REQUIRED WORK:
Within the records below, reproduce without change the lines from the line that has "cd dgl-ke/python" through the line that has "DGLBACKEND=pytorch dglke_train --model_name", and only those.

==================================================

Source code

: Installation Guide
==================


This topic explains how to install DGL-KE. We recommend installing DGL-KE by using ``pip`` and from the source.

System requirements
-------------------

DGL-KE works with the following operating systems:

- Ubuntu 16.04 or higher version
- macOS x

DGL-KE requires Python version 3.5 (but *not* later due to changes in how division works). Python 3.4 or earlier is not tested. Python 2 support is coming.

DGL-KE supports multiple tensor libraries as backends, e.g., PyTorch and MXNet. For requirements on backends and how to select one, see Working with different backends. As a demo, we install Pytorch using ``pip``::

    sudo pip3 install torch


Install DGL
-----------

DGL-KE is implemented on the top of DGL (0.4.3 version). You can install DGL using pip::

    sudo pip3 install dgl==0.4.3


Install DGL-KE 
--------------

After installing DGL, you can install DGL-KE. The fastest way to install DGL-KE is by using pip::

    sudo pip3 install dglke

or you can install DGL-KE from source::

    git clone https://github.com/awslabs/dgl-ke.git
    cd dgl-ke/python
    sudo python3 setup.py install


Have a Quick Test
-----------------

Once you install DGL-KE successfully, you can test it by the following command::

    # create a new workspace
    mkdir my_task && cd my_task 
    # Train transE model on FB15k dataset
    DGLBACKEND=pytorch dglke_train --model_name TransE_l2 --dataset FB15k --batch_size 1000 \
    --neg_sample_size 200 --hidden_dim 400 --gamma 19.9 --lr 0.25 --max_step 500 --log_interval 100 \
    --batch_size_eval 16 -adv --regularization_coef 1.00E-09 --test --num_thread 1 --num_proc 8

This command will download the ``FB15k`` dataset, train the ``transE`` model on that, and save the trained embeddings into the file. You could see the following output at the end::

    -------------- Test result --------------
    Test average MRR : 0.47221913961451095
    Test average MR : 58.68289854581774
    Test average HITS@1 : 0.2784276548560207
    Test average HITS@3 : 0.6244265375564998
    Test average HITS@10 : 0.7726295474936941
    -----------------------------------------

==================================================

RESULT:
    cd dgl-ke/python
    sudo python3 setup.py install


Have a Quick Test
-----------------

Once you install DGL-KE successfully, you can test it by the following command::

    # create a new workspace
    mkdir my_task && cd my_task 
    # Train transE model on FB15k dataset
    DGLBACKEND=pytorch dglke_train --model_name TransE_l2 --dataset FB15k --batch_size 1000 \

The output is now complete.